Import data from database

In [7]:
import pandas as pd
import numpy as np
import sqlite3
import matplotlib.pyplot as plt
from xgboost import XGBRegressor
from sklearn.ensemble import RandomForestRegressor
from sklearn.tree import DecisionTreeRegressor
from sklearn.linear_model import LinearRegression
from sklearn.metrics import mean_absolute_error, mean_squared_error, r2_score
from sklearn.model_selection import train_test_split

In [2]:
from google.colab import drive
drive.mount('/content/drive')

Mounted at /content/drive


In [3]:
# connect to sqlite3 database

# Replace with your database file path in Google Drive
db_path = '/content/drive/MyDrive/House Loan Analytics/my_database.db'

conn = sqlite3.connect(db_path)
cursor = conn.cursor()

df= pd.read_sql("SELECT * FROM Property_Values", conn)
# Example query (replace with your actual query)
cursor.execute("SELECT name FROM sqlite_master WHERE type='table';")
tables = cursor.fetchall()
print(tables)

conn.close()

[('raw_data',), ('Loan_Approval',), ('Interest_Rate_Features',), ('Risk_classifier',), ('Property_Values',)]


In [4]:
df

Unnamed: 0,purchaser_type,preapproval,reverse_mortgage,open-end_line_of_credit,business_or_commercial_purpose,loan_amount,loan_to_value_ratio,interest_rate,loan_term,negative_amortization,...,occupancy_type_3,manufactured_home_secured_property_type_2,manufactured_home_secured_property_type_1111,manufactured_home_land_property_interest_2,manufactured_home_land_property_interest_3,manufactured_home_land_property_interest_4,submission_of_application_2,submission_of_application_1111,initially_payable_to_institution_2,property_value
0,2,1,0,0,0,205000.0,80.0,7.000,360.0,0,...,0,0,0,0,0,0,0,0,0,205000.0
1,2,1,0,0,0,235000.0,80.0,6.500,360.0,0,...,0,0,0,0,0,0,0,0,0,235000.0
2,2,1,0,0,0,505000.0,80.0,5.625,360.0,0,...,0,0,0,0,0,0,0,0,0,505000.0
3,2,1,0,0,0,685000.0,80.0,6.375,360.0,0,...,0,0,0,0,0,0,0,0,0,755000.0
4,2,1,0,0,0,455000.0,80.0,5.500,360.0,0,...,0,0,0,0,0,0,0,0,0,455000.0
...,...,...,...,...,...,...,...,...,...,...,...,...,...,...,...,...,...,...,...,...,...
414802,2,1,0,0,0,205000.0,80.0,6.625,360.0,0,...,0,0,0,0,0,0,0,0,0,205000.0
414803,2,1,0,0,0,305000.0,80.0,6.000,360.0,0,...,0,0,0,0,0,0,0,0,0,305000.0
414804,2,1,0,0,0,665000.0,80.0,5.625,360.0,0,...,0,0,0,0,0,0,0,0,0,1165000.0
414805,2,1,0,0,0,325000.0,80.0,6.625,360.0,0,...,0,0,0,0,0,0,0,0,0,335000.0


Model

In [10]:
buffer_percentage = 0.1

target = 'property_value'


X = df.drop(columns=[target])
y = df[target]

# For modeling, convert categorical columns with One-Hot Encoding if present
X_encoded = pd.get_dummies(X, drop_first=True)

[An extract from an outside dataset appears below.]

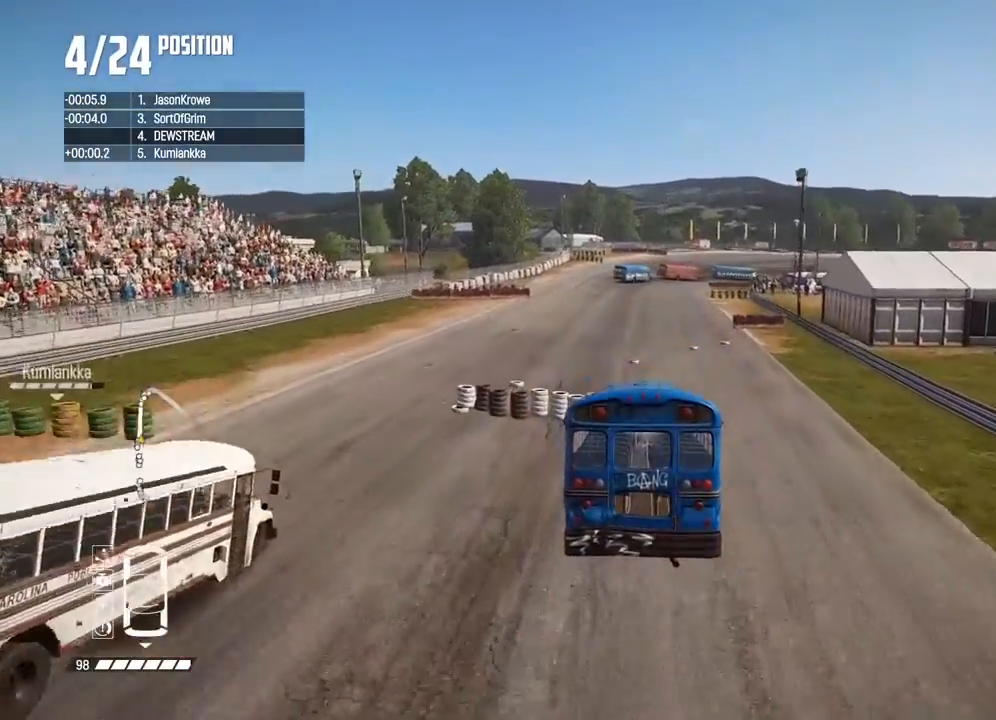
{"dt_ms": 500, "buttons": ["R2"], "left_stick": "center", "right_stick": "center", "button_events": []}
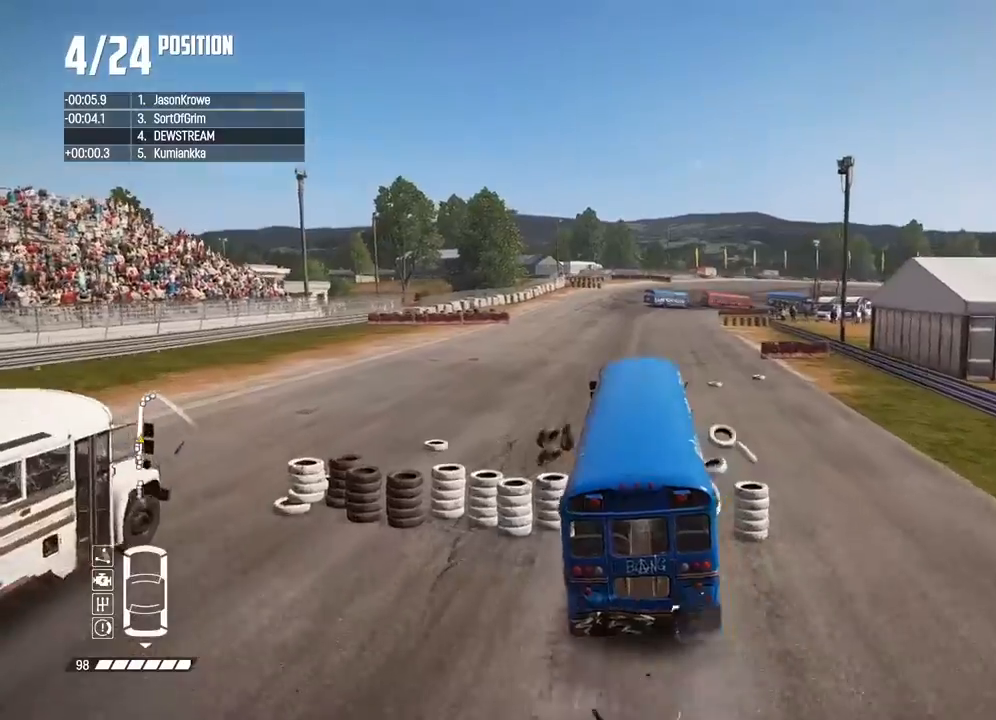
{"dt_ms": 500, "buttons": ["R2"], "left_stick": "left", "right_stick": "center", "button_events": []}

X_train, X_test, y_train, y_test = train_test_split(X_encoded, y, test_size=0.2, random_state=42)

models = {
    "Linear Regression": LinearRegression(),
    "Decision Tree": DecisionTreeRegressor(random_state=42),
    "Random Forest": RandomForestRegressor(n_estimators=100, n_jobs=-1, random_state=42),
    "XGBoost": XGBRegressor(n_estimators=100, random_state=42)
}

for name, model in models.items():
    model.fit(X_train, y_train)
    y_pred = model.predict(X_test)

    # Standard regression metrics
    mae = mean_absolute_error(y_test, y_pred)
    rmse = np.sqrt(mean_squared_error(y_test, y_pred))
    r2 = r2_score(y_test, y_pred)

    # Calculate buffer-based accuracy
    buffer_lower = y_test * (1 - buffer_percentage)
    buffer_upper = y_test * (1 + buffer_percentage)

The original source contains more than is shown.